* What you should do *
In the data below, find the line containing "vfov_deg: 73.8" and the line containing "f_number: 2.8", then reproduce them and every line between, exactly. Omit pictures.
Top of Stored data
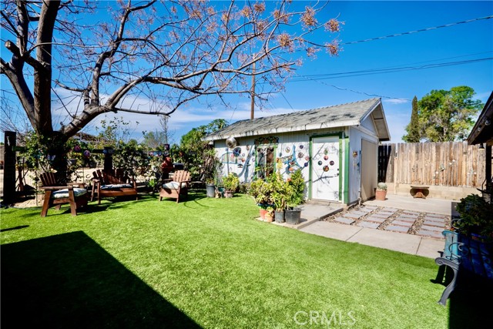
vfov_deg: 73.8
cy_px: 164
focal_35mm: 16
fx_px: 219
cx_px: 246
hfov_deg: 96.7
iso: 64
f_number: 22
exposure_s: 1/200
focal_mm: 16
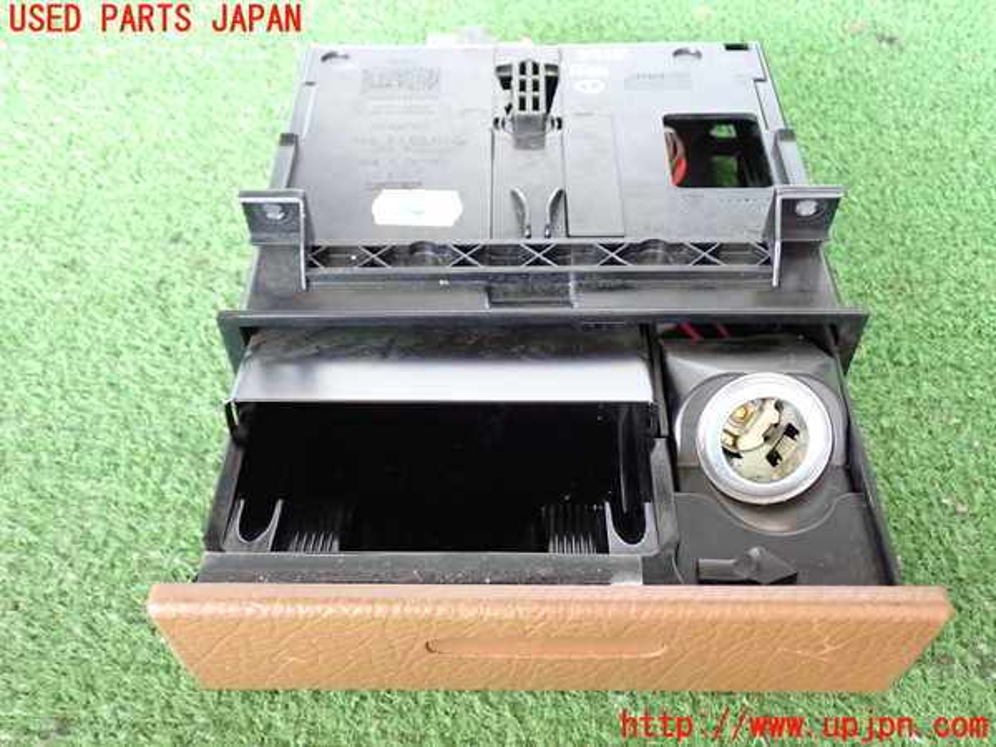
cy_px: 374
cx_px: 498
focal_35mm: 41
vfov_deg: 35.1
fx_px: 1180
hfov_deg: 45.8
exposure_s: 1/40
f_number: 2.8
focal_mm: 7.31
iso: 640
Bottom of Stored data
Top of Stored data
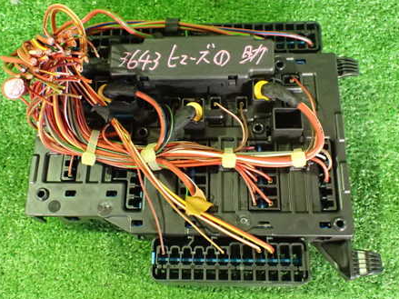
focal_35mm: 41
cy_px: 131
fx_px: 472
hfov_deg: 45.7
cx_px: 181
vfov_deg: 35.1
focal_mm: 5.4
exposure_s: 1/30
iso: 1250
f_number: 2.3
Bottom of Stored data
* Result *
vfov_deg: 73.8
cy_px: 164
focal_35mm: 16
fx_px: 219
cx_px: 246
hfov_deg: 96.7
iso: 64
f_number: 22
exposure_s: 1/200
focal_mm: 16
cy_px: 374
cx_px: 498
focal_35mm: 41
vfov_deg: 35.1
fx_px: 1180
hfov_deg: 45.8
exposure_s: 1/40
f_number: 2.8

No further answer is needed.